Friday, May 28, 2010

Preaching II (and a clarification)

I was looking through my posts so far, and noticed one very unclear little sentence.

I said:
When I still lived in Australia I had a bit of a beef with the preaching

This implies one. But preachers are many. I wasn't having a go at preaching at my home church per se, but with the state of preaching everywhere that I had access to: Uni, my home church, churches in my town, churches I have visited, and sermons I download.

I'd say Tim Keller is my favourite preacher pastor who I don't know personally (Don Carson is my favourite speaker and writer but he's no longer a pastor). I don't agree with all his theology, but he has a lot to teach me. Nevertheless, I find his weekly sermons get pretty old pretty fast.

So what's going on? I am still happy to admit that my sinfulness is a problem here. But maybe it's not just sinfulness. Maybe there's a problem with my expectations... What is it that I should expect from a sermon? If the preacher gets something out of the passage that I couldn't get for myself then there's something worrying about my ability to read or his ability to read (know what I mean). Isn't there?

So I know that what I would love is to have my eyes opened (about something) every time I hear a sermon. But that's unrealistic, and frankly a bit unfair on the poor old preachers.
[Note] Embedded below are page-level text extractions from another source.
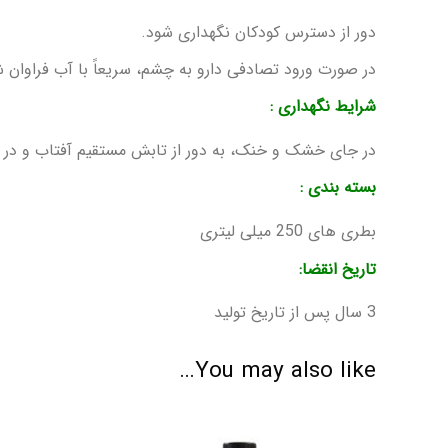
دور از دسترس کودکان نگهداری شود.
در صورت ورود تصادفی دارو به چشم، سریعاً با آب فراوان 
شرایط نگهداری :
در جای خشک و خنک، به دور از تابش مستقیم آفتاب و در دمای زیر 25 درجه ن
بسته بندی :
بطری های 250 میلی لیتری
تاریخ انقضا:
3 سال پس از تاریخ تولید
You may also like…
So then what is the point of the weekly sermon? Here's a rough list off the top of my head:


  1. It's good to spend an extended time reflecting on one chunk of the Bible. It aids rumination
  2. A preacher can spend the week figuring out the wider biblical context of the passage, which is something that takes time and it's nice having someone do it for me at times and teach me to do it through his example.
  3. A preacher can draw the threads through our Christology - another thing that can be hard and learnt from example.
  4. We easily forget and need constant reminding (a very Islamic concept - but I suppose Islam got it from the Israelites too?)
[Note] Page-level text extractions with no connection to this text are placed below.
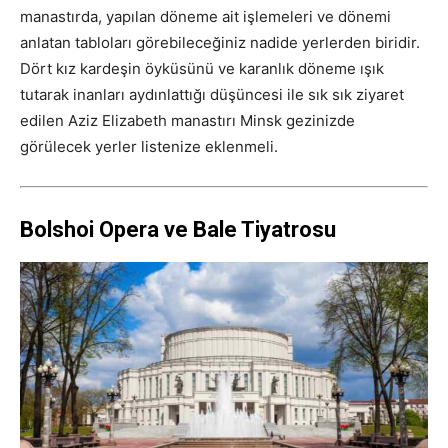
manastırda, yapılan döneme ait işlemeleri ve dönemi
anlatan tabloları görebileceğiniz nadide yerlerden biridir.
Dört kız kardeşin öyküsünü ve karanlık döneme ışık
tutarak inanları aydınlattığı düşüncesi ile sık sık ziyaret
edilen Aziz Elizabeth manastırı Minsk gezinizde
görülecek yerler listenize eklenmeli.
Bolshoi Opera ve Bale Tiyatrosu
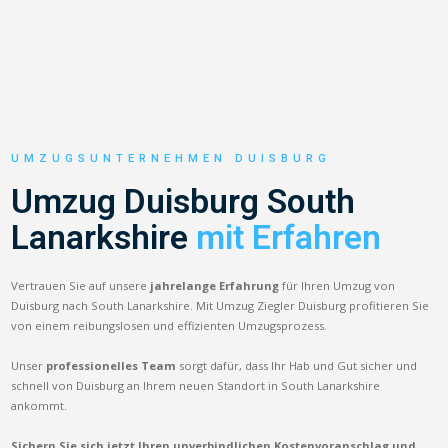
UMZUGSUNTERNEHMEN DUISBURG
Umzug Duisburg South
Lanarkshire
mit Erfahren
Vertrauen Sie auf unsere
jahrelange Erfahrung
für Ihren Umzug von
Duisburg nach South Lanarkshire. Mit Umzug Ziegler Duisburg profitieren Sie
von einem reibungslosen und effizienten Umzugsprozess.
Unser
professionelles Team
sorgt dafür, dass Ihr Hab und Gut sicher und
schnell von Duisburg an Ihrem neuen Standort in South Lanarkshire
ankommt.
Sichern Sie sich jetzt Ihren unverbindlichen Kostenvoranschlag und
There must be more, and significant ones I've missed. But when I think about it all these things are done in a good sermon by Tim Keller or back home. But these things can be a bit mundane. The breadth of Christian theology is in some ways vast and in some ways quite narrow. Drawing everything through our Christology is so extremely important that if it's not done it's not a good sermon, but then again, doing that same thing every single time can get a bit old. The wider biblical context is also not really that wide. The Bible is 1000 pages. There are only about 7 major epochs (or whatever you call them). Genesis 1-3 seems to explain most of the whole world and the Biblical trajectory of most things pretty well.

So I think the problems are: I'm sinful and tend to gripe, my expectations are unrealistic, biblical Christianity can be quite narrow which is both a wonderful thing and (see point 1: I'm sinful) at times a bit dull.